A Comissão de Proteção de Dados da Irlanda (DPC, na sigla em inglês), um dos principais reguladores europeus nesta matéria, confirmou esta segunda-feira as duas investigações, precisando que os processos foram iniciados em setembro, após ter recebido denúncias relacionadas com esta rede social, que é detida pelo Facebook.

O grupo tecnológico norte-americano afirmou, entretanto, estar em “estreito contacto” com o regulador irlandês, com sede em Dublin, indicando ainda que está “a cooperar com as investigações” em curso.

As primeiras informações sobre estes dois inquéritos foram avançadas no domingo à noite pelo jornal britânico Daily Telegraph.

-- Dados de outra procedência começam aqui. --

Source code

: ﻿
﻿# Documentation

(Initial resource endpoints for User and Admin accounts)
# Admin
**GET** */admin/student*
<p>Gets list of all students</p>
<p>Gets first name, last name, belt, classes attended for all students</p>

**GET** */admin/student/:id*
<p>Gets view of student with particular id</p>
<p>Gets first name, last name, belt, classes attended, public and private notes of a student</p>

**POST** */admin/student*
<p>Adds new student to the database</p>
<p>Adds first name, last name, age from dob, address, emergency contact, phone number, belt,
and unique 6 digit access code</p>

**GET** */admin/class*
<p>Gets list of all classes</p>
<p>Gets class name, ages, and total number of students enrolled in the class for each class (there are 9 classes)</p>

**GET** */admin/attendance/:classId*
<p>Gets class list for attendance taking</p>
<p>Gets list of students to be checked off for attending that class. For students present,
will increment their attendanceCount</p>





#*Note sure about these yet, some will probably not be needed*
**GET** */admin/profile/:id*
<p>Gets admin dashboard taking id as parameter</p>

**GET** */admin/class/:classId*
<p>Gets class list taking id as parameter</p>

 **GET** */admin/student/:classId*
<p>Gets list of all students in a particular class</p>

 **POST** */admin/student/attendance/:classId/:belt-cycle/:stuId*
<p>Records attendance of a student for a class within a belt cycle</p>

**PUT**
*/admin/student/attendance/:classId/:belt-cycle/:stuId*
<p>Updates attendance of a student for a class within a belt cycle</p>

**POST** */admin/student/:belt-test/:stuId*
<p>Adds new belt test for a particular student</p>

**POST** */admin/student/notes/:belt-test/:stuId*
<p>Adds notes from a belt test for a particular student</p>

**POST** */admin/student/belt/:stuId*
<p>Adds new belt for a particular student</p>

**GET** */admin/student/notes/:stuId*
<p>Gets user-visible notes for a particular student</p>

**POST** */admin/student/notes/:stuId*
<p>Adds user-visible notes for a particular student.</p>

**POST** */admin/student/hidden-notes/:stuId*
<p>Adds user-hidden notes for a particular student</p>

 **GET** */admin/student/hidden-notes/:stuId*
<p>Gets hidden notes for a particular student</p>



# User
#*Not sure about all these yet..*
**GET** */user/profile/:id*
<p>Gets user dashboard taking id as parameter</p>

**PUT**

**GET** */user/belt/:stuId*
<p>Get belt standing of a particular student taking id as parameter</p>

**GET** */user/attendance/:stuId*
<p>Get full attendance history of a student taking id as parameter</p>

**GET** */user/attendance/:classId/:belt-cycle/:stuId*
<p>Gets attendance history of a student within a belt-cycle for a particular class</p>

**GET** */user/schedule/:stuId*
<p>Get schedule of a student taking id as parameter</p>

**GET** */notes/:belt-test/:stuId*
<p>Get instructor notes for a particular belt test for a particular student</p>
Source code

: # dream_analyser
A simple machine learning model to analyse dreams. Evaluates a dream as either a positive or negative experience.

O jornal noticiou que os inquéritos foram abertos depois de um especialista de análise e gestão de dados norte-americano ter levantado várias questões sobre a forma como o Instagram tornava públicos os endereços de e-mail e os contactos telefónicos de utilizadores com menos de 18 anos de idade.

A idade mínima permitida pelo Facebook e Instagram para ter uma conta pessoal são os 13 anos. Em alguns países, a legislação nacional estabelece limites de idade mínimos acima dos 13.

O especialista, identificado como David Stier, declarou ter detetado que o Instagram terá presumivelmente mudado as configurações de contas, ou seja, terá passado “contas pessoais” para “contas comerciais”.

As contas comerciais expõem os endereços de e-mail e os contactos telefónicos para visualização pública, bem como permitem aos respetivos utilizadores saberem quantas pessoas acederam às imagens e aos conteúdos publicados.

Qualquer indivíduo que deseje abrir uma conta de perfil comercial não é obrigado pelo Instagram a provar que é o responsável pela atividade comercial em questão, segundo indicam as agências internacionais.

Com estas duas investigações, a DPC pretende estabelecer, em primeiro lugar, se o Facebook pode, à luz da legislação em vigor, processar este tipo de dados e, em segundo plano, se utiliza um sistema adequado de restrições e/ou proteções na rede social Instagram.

As investigações pretendem ainda escrutinar se o Facebook cumpre as respetivas obrigações adquiridas como “controlador de dados”, de forma a assegurar que as normas relacionadas com os utilizadores menores de idade são transparentes.

Desde 2018, a DPC, de acordo com os regulamentos da União Europeia (UE), tem competências para aplicar coimas por irregularidades na gestão de dados pessoais até 20 milhões de euros ou do montante equivalente a 4% do rendimento global da empresa infratora.